▶ Problem to solve
For every record that follows, transcribe the text exactly and leave any image out.

Stored items
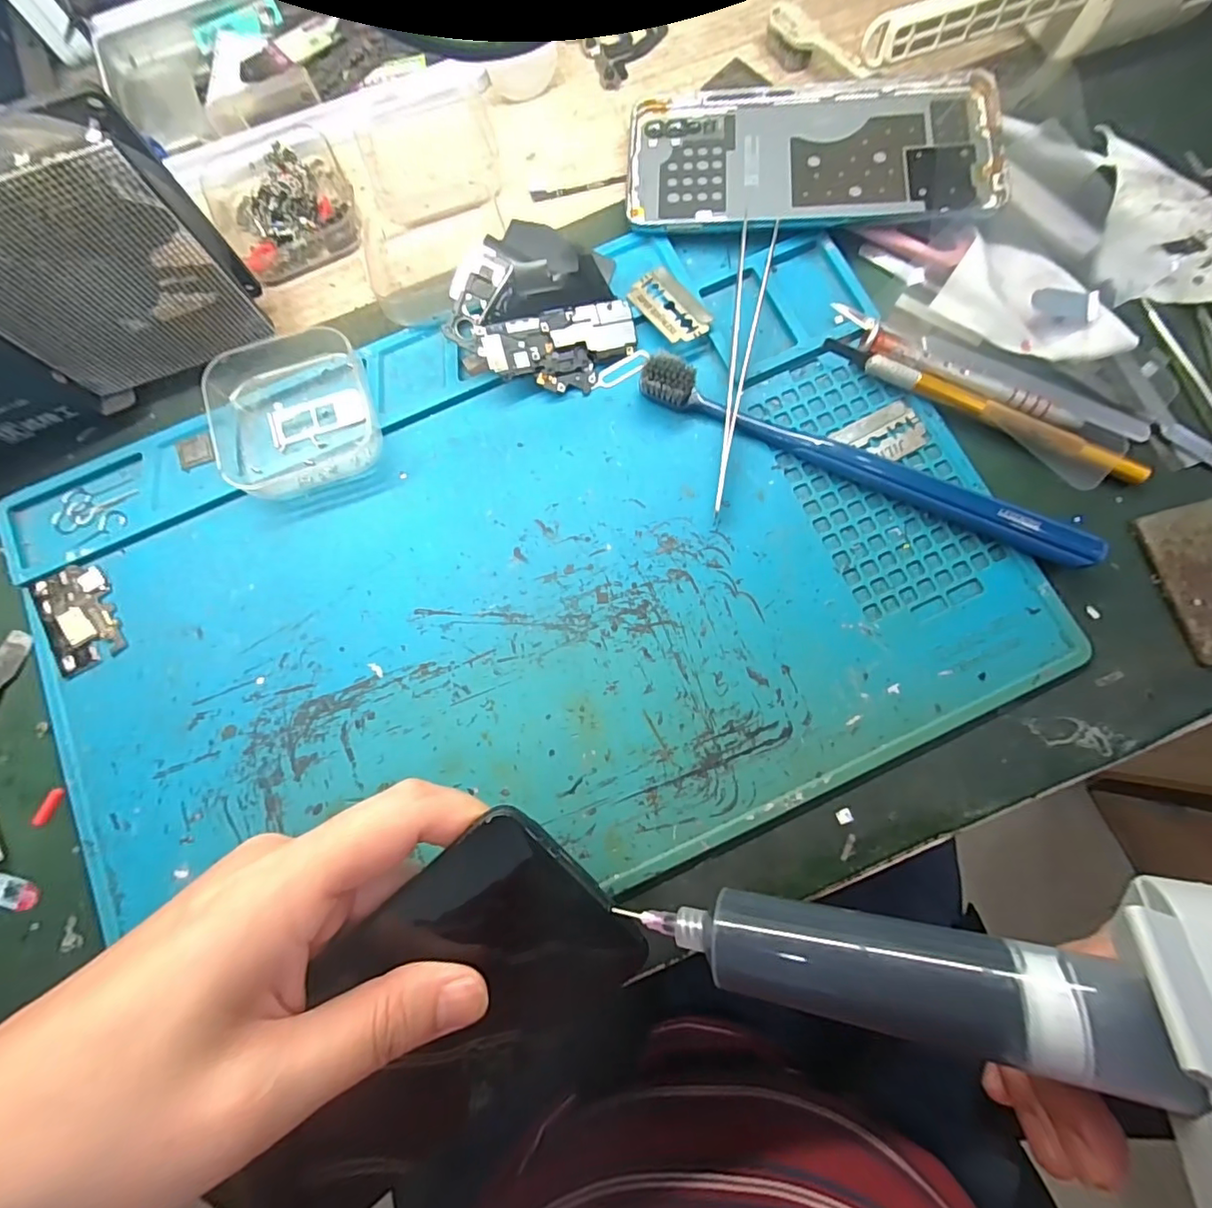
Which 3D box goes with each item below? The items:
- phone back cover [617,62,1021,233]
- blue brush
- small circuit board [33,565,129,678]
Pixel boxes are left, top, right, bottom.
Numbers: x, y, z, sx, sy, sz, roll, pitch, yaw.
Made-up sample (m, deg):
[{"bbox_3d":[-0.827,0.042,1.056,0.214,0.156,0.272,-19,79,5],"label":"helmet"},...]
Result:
[{"bbox_3d":[0.090,-0.200,0.236,0.156,0.013,0.076,2,80,2],"label":"phone back cover"},{"bbox_3d":[0.100,-0.058,0.212,0.182,0.016,0.018,24,82,6],"label":"blue brush"},{"bbox_3d":[-0.216,0.005,0.217,0.028,0.005,0.044,-24,80,-2],"label":"small circuit board"}]

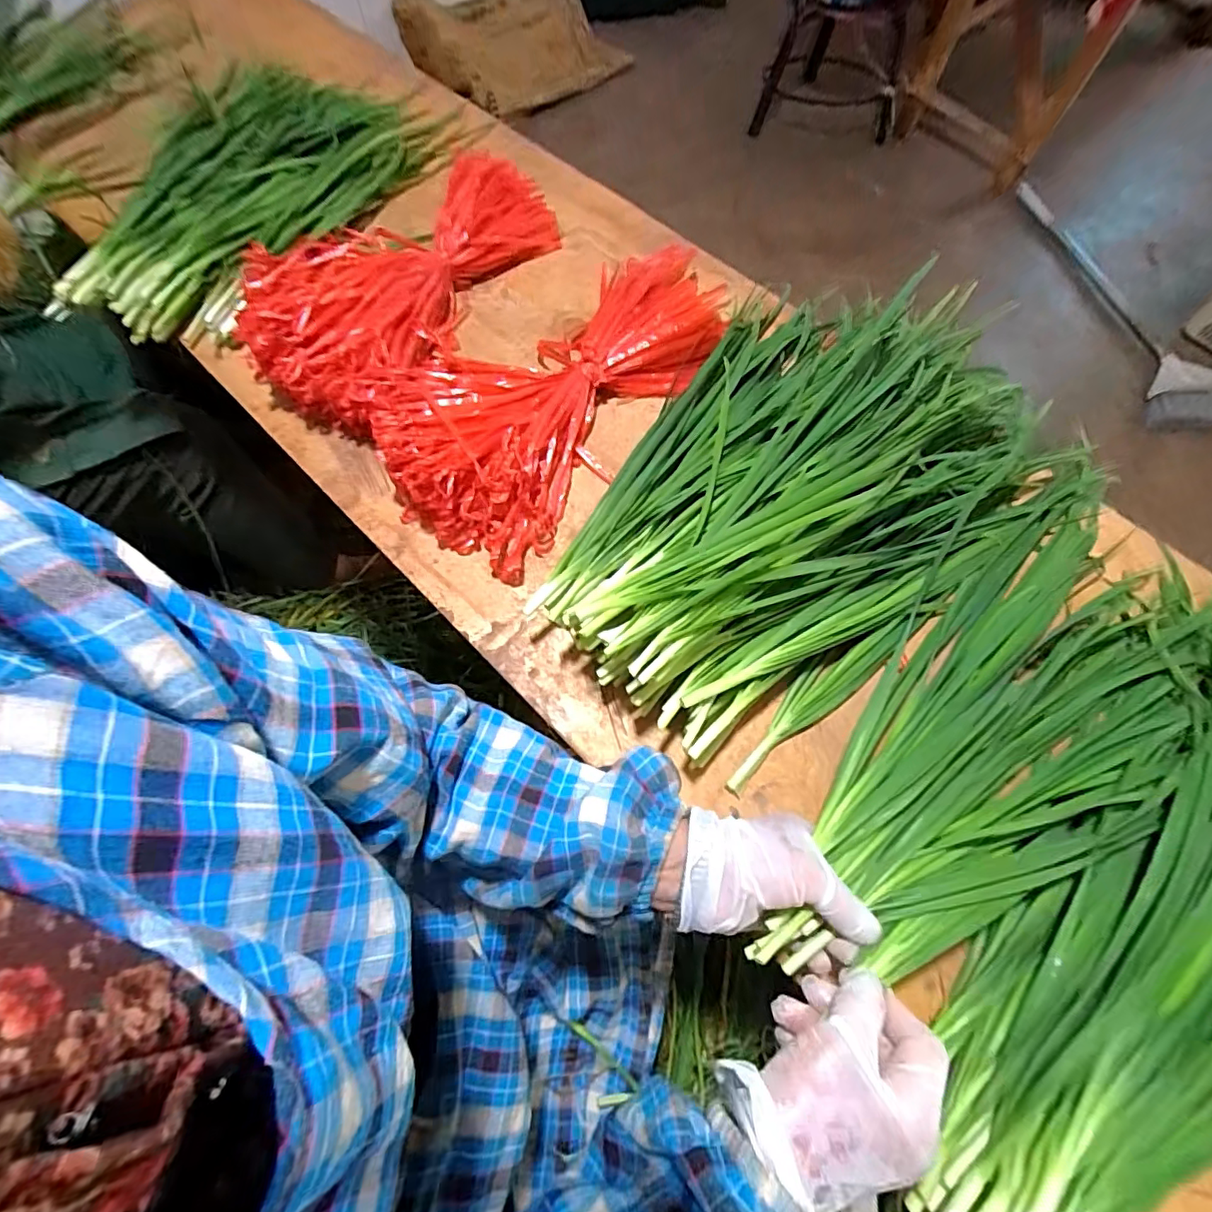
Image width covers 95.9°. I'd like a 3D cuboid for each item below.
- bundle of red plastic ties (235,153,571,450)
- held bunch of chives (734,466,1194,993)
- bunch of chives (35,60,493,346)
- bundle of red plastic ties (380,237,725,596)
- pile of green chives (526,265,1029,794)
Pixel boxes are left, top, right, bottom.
[{"bbox_3d":[-0.191,-0.317,0.526,0.173,0.077,0.329,32,73,11],"label":"bundle of red plastic ties"},{"bbox_3d":[0.275,0.082,0.368,0.158,0.026,0.429,41,69,18],"label":"held bunch of chives"},{"bbox_3d":[-0.377,-0.437,0.576,0.271,0.068,0.456,36,73,12],"label":"bunch of chives"},{"bbox_3d":[-0.040,-0.209,0.495,0.186,0.065,0.367,36,74,12],"label":"bundle of red plastic ties"},{"bbox_3d":[0.140,-0.094,0.429,0.277,0.091,0.409,42,75,13],"label":"pile of green chives"}]

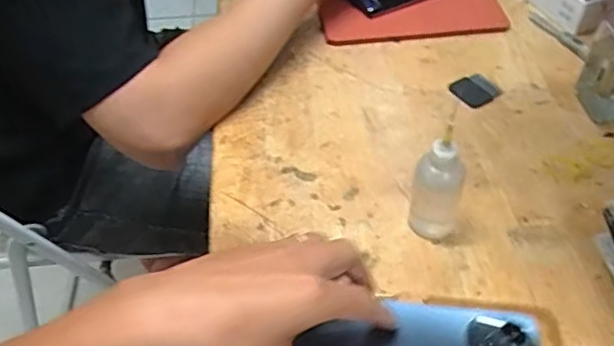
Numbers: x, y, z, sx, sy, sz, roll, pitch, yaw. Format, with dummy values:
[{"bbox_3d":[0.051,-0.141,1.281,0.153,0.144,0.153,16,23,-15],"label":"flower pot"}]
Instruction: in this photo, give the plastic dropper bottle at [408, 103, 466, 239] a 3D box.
[{"bbox_3d":[0.096,0.001,0.448,0.036,0.110,0.034,7,48,9],"label":"plastic dropper bottle"}]

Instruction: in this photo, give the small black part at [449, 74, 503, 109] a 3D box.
[{"bbox_3d":[0.165,-0.081,0.598,0.044,0.008,0.039,-25,51,-19],"label":"small black part"}]

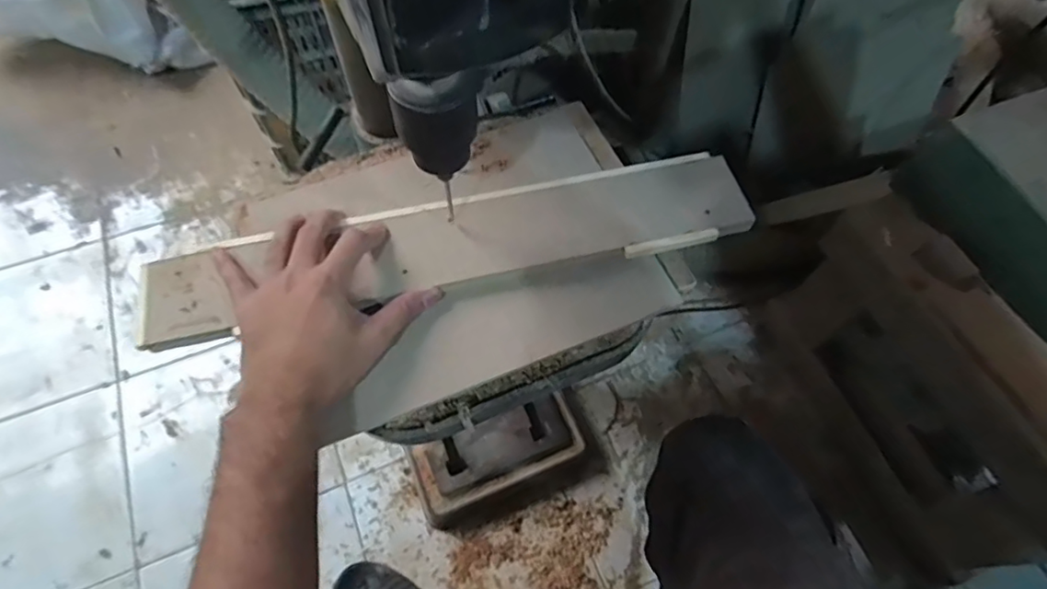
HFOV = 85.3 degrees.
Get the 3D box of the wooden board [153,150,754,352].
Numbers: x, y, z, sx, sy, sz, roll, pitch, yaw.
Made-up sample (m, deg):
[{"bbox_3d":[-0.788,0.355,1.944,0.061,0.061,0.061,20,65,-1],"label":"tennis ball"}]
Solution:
[{"bbox_3d":[-0.045,-0.036,0.424,0.443,0.021,0.067,-13,62,-8],"label":"wooden board"}]

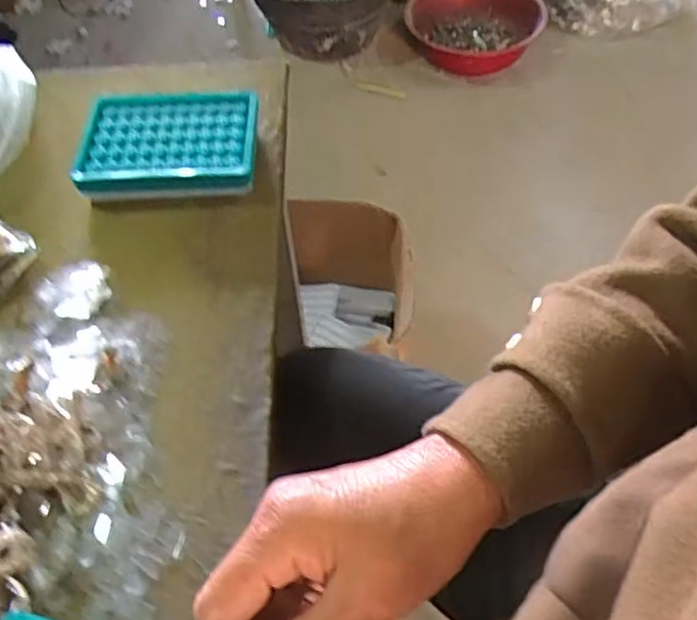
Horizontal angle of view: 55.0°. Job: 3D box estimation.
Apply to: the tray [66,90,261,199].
[{"bbox_3d":[-0.135,-0.127,0.515,0.129,0.032,0.091,0,53,2],"label":"tray"}]

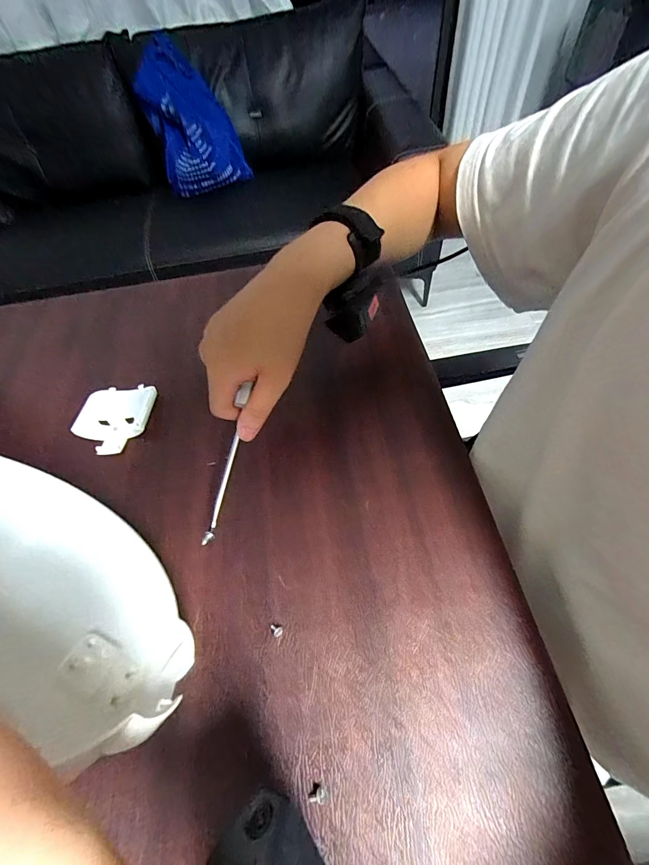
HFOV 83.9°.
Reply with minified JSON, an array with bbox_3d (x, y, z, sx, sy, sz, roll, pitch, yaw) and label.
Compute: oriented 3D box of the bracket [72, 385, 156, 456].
[{"bbox_3d":[-0.216,-0.015,0.373,0.070,0.015,0.079,-5,57,4],"label":"bracket"}]

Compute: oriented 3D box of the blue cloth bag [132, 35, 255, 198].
[{"bbox_3d":[-0.425,-0.992,1.131,0.151,0.398,0.284,24,58,39],"label":"blue cloth bag"}]

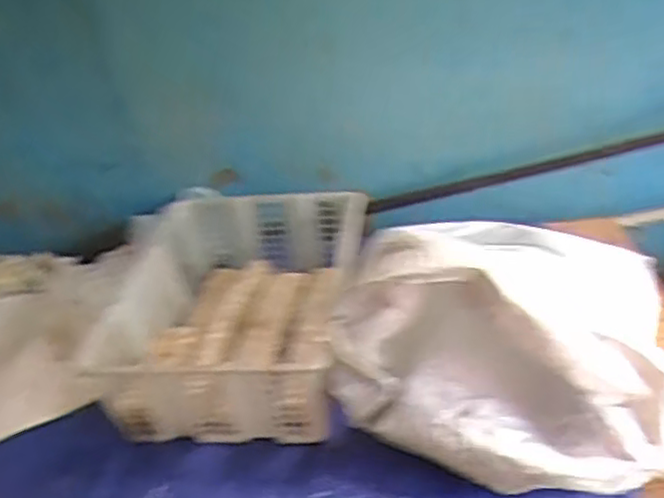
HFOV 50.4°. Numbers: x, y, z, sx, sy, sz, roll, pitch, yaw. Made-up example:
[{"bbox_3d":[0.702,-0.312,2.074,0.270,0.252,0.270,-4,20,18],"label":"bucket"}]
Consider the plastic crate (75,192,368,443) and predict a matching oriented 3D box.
[{"bbox_3d":[-0.148,0.087,1.138,0.357,0.183,0.462,-2,30,9],"label":"plastic crate"}]

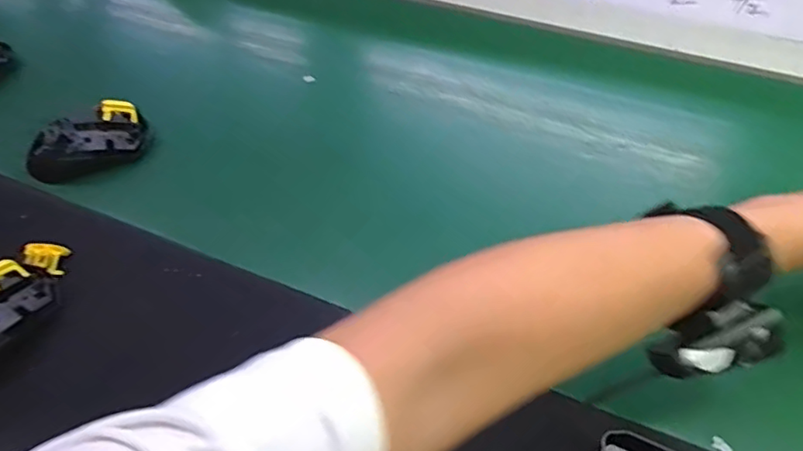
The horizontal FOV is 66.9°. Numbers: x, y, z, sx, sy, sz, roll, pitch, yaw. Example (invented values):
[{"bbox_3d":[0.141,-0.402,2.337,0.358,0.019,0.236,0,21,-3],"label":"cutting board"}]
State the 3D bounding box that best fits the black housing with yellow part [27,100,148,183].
[{"bbox_3d":[-0.302,-0.080,0.582,0.108,0.034,0.051,-22,59,-9],"label":"black housing with yellow part"}]

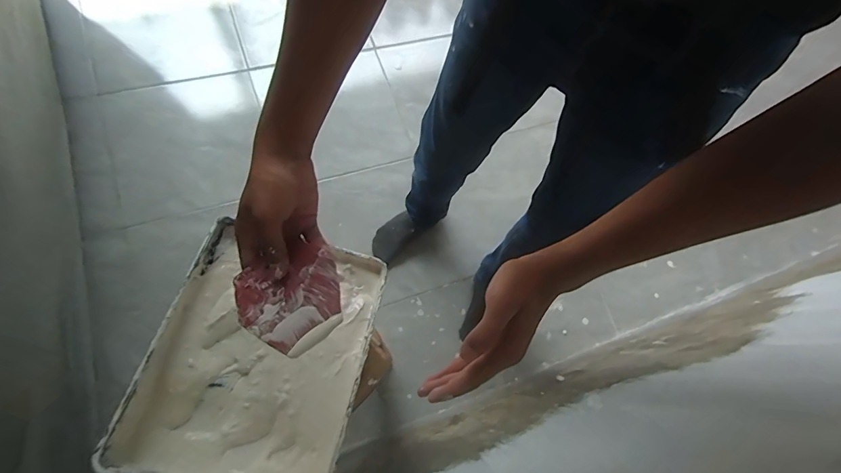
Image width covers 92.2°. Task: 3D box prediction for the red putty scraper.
[{"bbox_3d":[-0.120,0.057,0.374,0.096,0.014,0.095,-31,75,-9],"label":"red putty scraper"}]

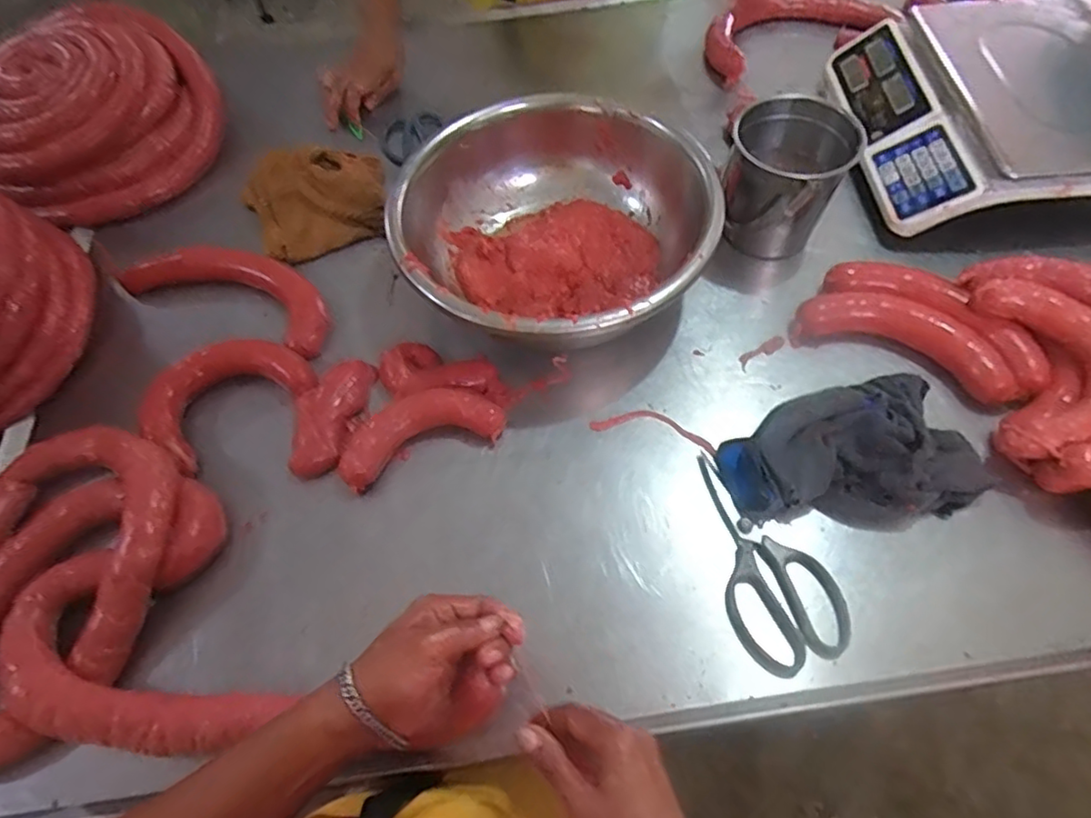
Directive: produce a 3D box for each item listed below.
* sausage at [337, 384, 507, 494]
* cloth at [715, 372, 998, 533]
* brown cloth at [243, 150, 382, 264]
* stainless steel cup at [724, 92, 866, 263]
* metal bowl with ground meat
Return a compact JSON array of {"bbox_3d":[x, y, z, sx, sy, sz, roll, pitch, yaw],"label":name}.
[{"bbox_3d":[-0.132,0.020,0.639,0.169,0.032,0.074,-21,63,-7],"label":"sausage"},{"bbox_3d":[0.292,0.046,0.584,0.226,0.052,0.143,-19,63,-6],"label":"cloth"},{"bbox_3d":[-0.310,-0.303,0.822,0.163,0.071,0.193,-25,64,-9],"label":"brown cloth"},{"bbox_3d":[0.268,-0.261,0.710,0.124,0.145,0.109,35,70,19],"label":"stainless steel cup"},{"bbox_3d":[0.010,-0.197,0.703,0.334,0.130,0.320,-2,62,3],"label":"metal bowl with ground meat"}]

▶ The answer
Which 3D box goes with each item below? The items:
- phone back cover [617,62,1021,233]
- blue brush
- small circuit board [33,565,129,678]
Pixel boxes are left, top, right, bottom.
Numbers: x, y, z, sx, sy, sz, roll, pitch, yaw.
Made-up sample (m, deg):
[{"bbox_3d":[-0.827,0.042,1.056,0.214,0.156,0.272,-19,79,5],"label":"helmet"},...]
Result:
[{"bbox_3d":[0.090,-0.200,0.236,0.156,0.013,0.076,2,80,2],"label":"phone back cover"},{"bbox_3d":[0.100,-0.058,0.212,0.182,0.016,0.018,24,82,6],"label":"blue brush"},{"bbox_3d":[-0.216,0.005,0.217,0.028,0.005,0.044,-24,80,-2],"label":"small circuit board"}]

Image width covers 95.9°. I'd like a 3D cuboid for each item below.
- bundle of red plastic ties (235,153,571,450)
- held bunch of chives (734,466,1194,993)
- bunch of chives (35,60,493,346)
- bundle of red plastic ties (380,237,725,596)
- pile of green chives (526,265,1029,794)
Pixel boxes are left, top, right, bottom.
[{"bbox_3d":[-0.191,-0.317,0.526,0.173,0.077,0.329,32,73,11],"label":"bundle of red plastic ties"},{"bbox_3d":[0.275,0.082,0.368,0.158,0.026,0.429,41,69,18],"label":"held bunch of chives"},{"bbox_3d":[-0.377,-0.437,0.576,0.271,0.068,0.456,36,73,12],"label":"bunch of chives"},{"bbox_3d":[-0.040,-0.209,0.495,0.186,0.065,0.367,36,74,12],"label":"bundle of red plastic ties"},{"bbox_3d":[0.140,-0.094,0.429,0.277,0.091,0.409,42,75,13],"label":"pile of green chives"}]

Numbers: x, y, z, sx, sy, sz, roll, pitch, yaw. Format, with dummy values:
[{"bbox_3d":[0.051,-0.141,1.281,0.153,0.144,0.153,16,23,-15],"label":"flower pot"}]
Instruction: in this photo, give the plastic dropper bottle at [408, 103, 466, 239] a 3D box.
[{"bbox_3d":[0.096,0.001,0.448,0.036,0.110,0.034,7,48,9],"label":"plastic dropper bottle"}]

Instruction: in this photo, give the small black part at [449, 74, 503, 109] a 3D box.
[{"bbox_3d":[0.165,-0.081,0.598,0.044,0.008,0.039,-25,51,-19],"label":"small black part"}]

HFOV = 85.3 degrees.
Get the 3D box of the wooden board [153,150,754,352].
Numbers: x, y, z, sx, sy, sz, roll, pitch, yaw.
Made-up sample (m, deg):
[{"bbox_3d":[-0.788,0.355,1.944,0.061,0.061,0.061,20,65,-1],"label":"tennis ball"}]
Solution:
[{"bbox_3d":[-0.045,-0.036,0.424,0.443,0.021,0.067,-13,62,-8],"label":"wooden board"}]

Horizontal angle of view: 55.0°. Job: 3D box estimation.
Apply to: the tray [66,90,261,199].
[{"bbox_3d":[-0.135,-0.127,0.515,0.129,0.032,0.091,0,53,2],"label":"tray"}]

HFOV 83.9°.
Reply with minified JSON, an array with bbox_3d (x, y, z, sx, sy, sz, roll, pitch, yaw) and label.
Compute: oriented 3D box of the bracket [72, 385, 156, 456].
[{"bbox_3d":[-0.216,-0.015,0.373,0.070,0.015,0.079,-5,57,4],"label":"bracket"}]

Compute: oriented 3D box of the blue cloth bag [132, 35, 255, 198].
[{"bbox_3d":[-0.425,-0.992,1.131,0.151,0.398,0.284,24,58,39],"label":"blue cloth bag"}]

HFOV 50.4°. Numbers: x, y, z, sx, sy, sz, roll, pitch, yaw. Made-up example:
[{"bbox_3d":[0.702,-0.312,2.074,0.270,0.252,0.270,-4,20,18],"label":"bucket"}]
Consider the plastic crate (75,192,368,443) and predict a matching oriented 3D box.
[{"bbox_3d":[-0.148,0.087,1.138,0.357,0.183,0.462,-2,30,9],"label":"plastic crate"}]

The horizontal FOV is 66.9°. Numbers: x, y, z, sx, sy, sz, roll, pitch, yaw. Example (invented values):
[{"bbox_3d":[0.141,-0.402,2.337,0.358,0.019,0.236,0,21,-3],"label":"cutting board"}]
State the 3D bounding box that best fits the black housing with yellow part [27,100,148,183].
[{"bbox_3d":[-0.302,-0.080,0.582,0.108,0.034,0.051,-22,59,-9],"label":"black housing with yellow part"}]

Image width covers 92.2°. Task: 3D box prediction for the red putty scraper.
[{"bbox_3d":[-0.120,0.057,0.374,0.096,0.014,0.095,-31,75,-9],"label":"red putty scraper"}]

Directive: produce a 3D box for each item listed below.
* sausage at [337, 384, 507, 494]
* cloth at [715, 372, 998, 533]
* brown cloth at [243, 150, 382, 264]
* stainless steel cup at [724, 92, 866, 263]
* metal bowl with ground meat
Return a compact JSON array of {"bbox_3d":[x, y, z, sx, sy, sz, roll, pitch, yaw],"label":name}.
[{"bbox_3d":[-0.132,0.020,0.639,0.169,0.032,0.074,-21,63,-7],"label":"sausage"},{"bbox_3d":[0.292,0.046,0.584,0.226,0.052,0.143,-19,63,-6],"label":"cloth"},{"bbox_3d":[-0.310,-0.303,0.822,0.163,0.071,0.193,-25,64,-9],"label":"brown cloth"},{"bbox_3d":[0.268,-0.261,0.710,0.124,0.145,0.109,35,70,19],"label":"stainless steel cup"},{"bbox_3d":[0.010,-0.197,0.703,0.334,0.130,0.320,-2,62,3],"label":"metal bowl with ground meat"}]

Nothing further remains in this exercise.